I would simply say this: go back to the original post and see if I was saying that we can’t prove the Scriptures to be correct. I was NOT saying that we do not apprehend the Scriptures by use of our reason, fallen though it is (the Holy Spirit is required for us to understand the Scriptures: this is God’s answer to correcting fallen human reason). There is a big difference between apprehending (Gerety’s word is “discover”) God’s word by use of reason (which I think is essential), versus proving God’s Word is true by the use of reason (which I believe is impossible).

Let it also here be said unequivocally that I believe that all logic and infallible reason belong to God, and there is not one single contradiction in all of Scripture. Indeed, God, through Scripture, has given us the very source of logical and rational thinking.

The problem here is that Gerety equates my statement of the limited, derivative nature of our reason (which requires an external starting point precisely in order to be valid!) with irrationality. The only thing I was saying in the post (and what Berkhof was saying, as well!) is that Scripture is our starting point, and that we cannot prove a starting point, any more than we can build a foundation under another foundation. The proof is in the pudding, shall we say, and the pudding is one hundred percent logical, when God and Scripture are our starting points.

My questions for Gerety are simple: would Gerety claim that human reason is more foundational to our thinking than God’s Word is? I thought God’s Word WAS truth, the very definition and encapsulation of truth. God’s Word is the very thing that enables us to think truly logically and rationally. Second question: does sin affect fallen man’s logic and rationality at all? I thought human beings were depraved in every aspect of their being, the mind included. Now, I do not claim that unbelievers are incapable of agreeing with a logical proposition. There is such a thing as common grace. However, if Scripture is not the alpha point, the omega point is irrationality. The unbeliever will always start from the wrong place. If you start in the wrong place (i.e., with false premises), then the conclusion will be wrong as well.

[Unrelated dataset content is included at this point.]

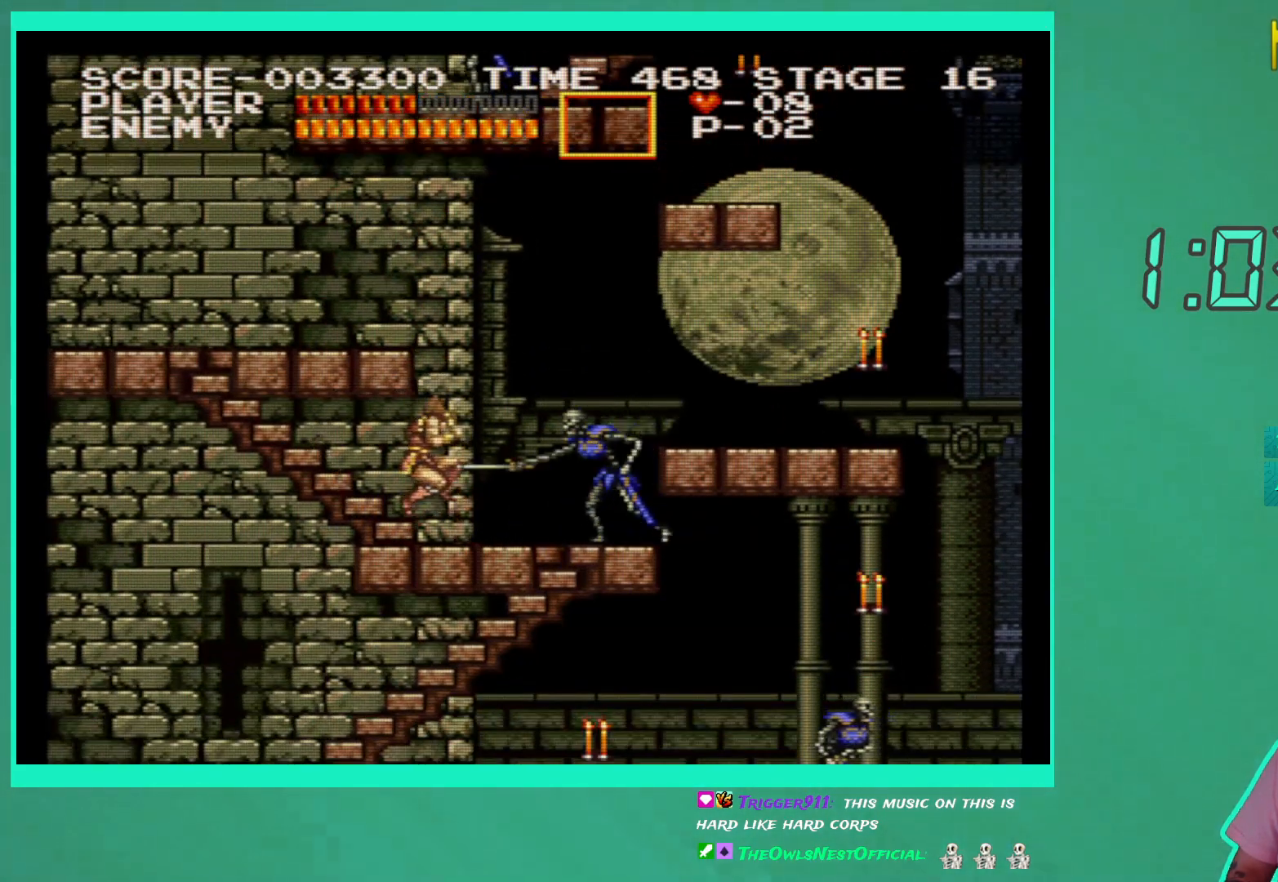
{"buttons": [], "left_stick": "center", "right_stick": "center", "events": [[17, "X", "down"], [100, "X", "up"], [167, "X", "down"], [283, "X", "up"]]}
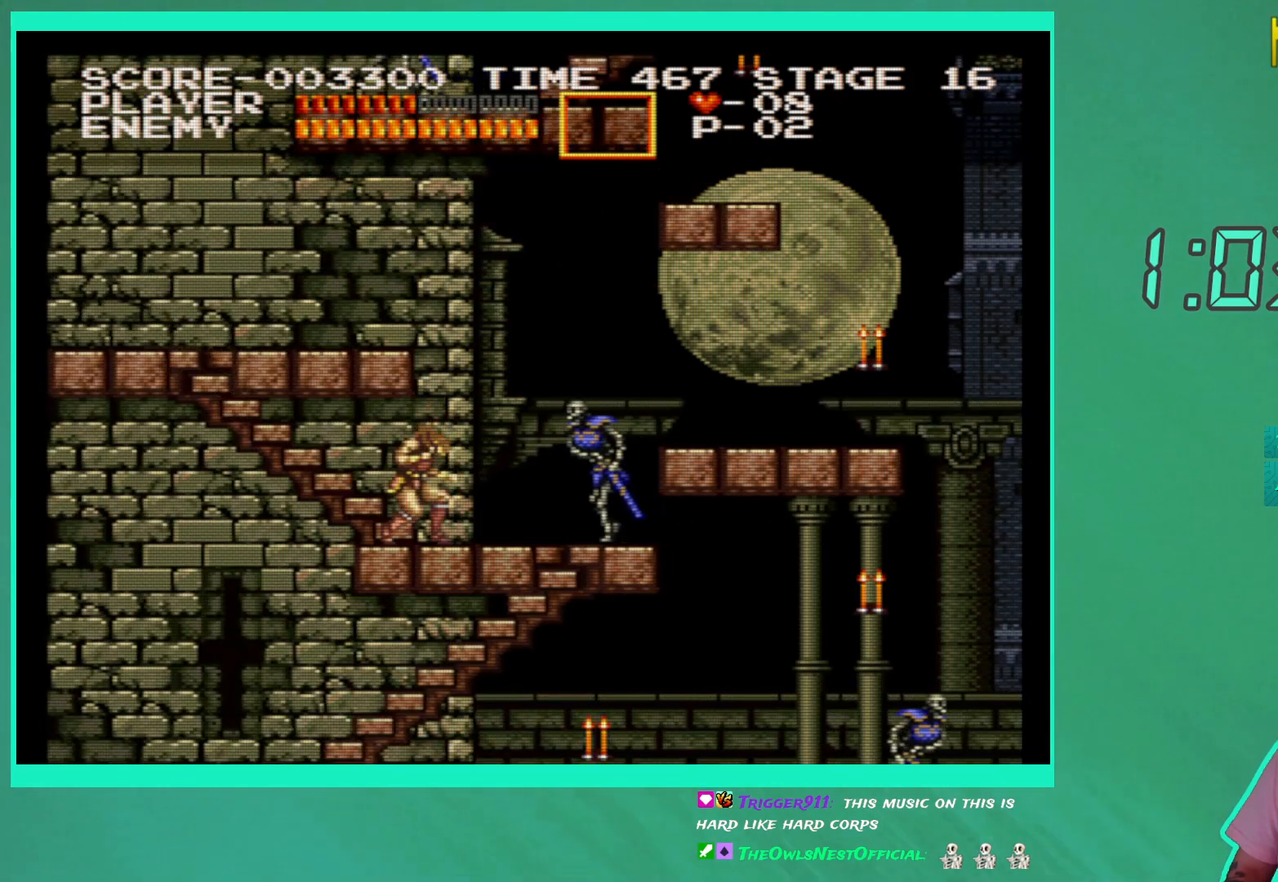
{"buttons": [], "left_stick": "center", "right_stick": "center", "events": [[17, "X", "down"], [117, "X", "up"], [183, "X", "down"], [283, "X", "up"], [350, "X", "down"], [450, "X", "up"]]}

In conclusion, I do not believe I have issued any attack whatsoever on the Christian faith, or the Reformed faith, let alone one than which a more vicious attack could scarcely be imagined. Since Gerety is banned from this blog, he will need to respond on his own blog.

Is Theology a Science?

This question is, of course, way too large to address in only one post. However, I was reading Berkhof’s Introduction to Systematic Theology (which is included in the Eerdman’s edition of his Systematic Theology), and I found a really fascinating discussion of this question that was eminently clear and precise. So, what I want to do here is to set forth Berkhof’s arguments and see what people think.

The question revolves around the definitions of the two terms. What one means by “theology” and what one means by “science” will carry the day in answering the question. It seems fairly obvious that if theology is a science, it is a science that is different from the “normal” sciences we think of today (e.g., physics, chemistry, biology, etc.). With the advent of Kant’s denial that human beings can truly know anything beyond what the senses can apprehend (Kant did not deny the existence of things beyond the realm of the phenomenal world; rather, he posited that they were objects of faith, not knowledge), theology as a science has fallen on hard times.

Berkhof makes the point that many people wanted to retain the idea that theology is a science, but they wanted to do so while being persuaded of Kant’s position. This meant that they had to make theology into a science of observable things (see p. 46). What is observable is the human psyche. So theology had to be redefined as the science of religion (as opposed to the majority definition in church history of theology being the ectypal (creaturely) knowledge of God). In other words, it became the science of what we can observe happening in human beings when confronted with the supernatural. It was thought that the supernatural itself could not be the object of scientific study, but our reaction to the supernatural could be observed.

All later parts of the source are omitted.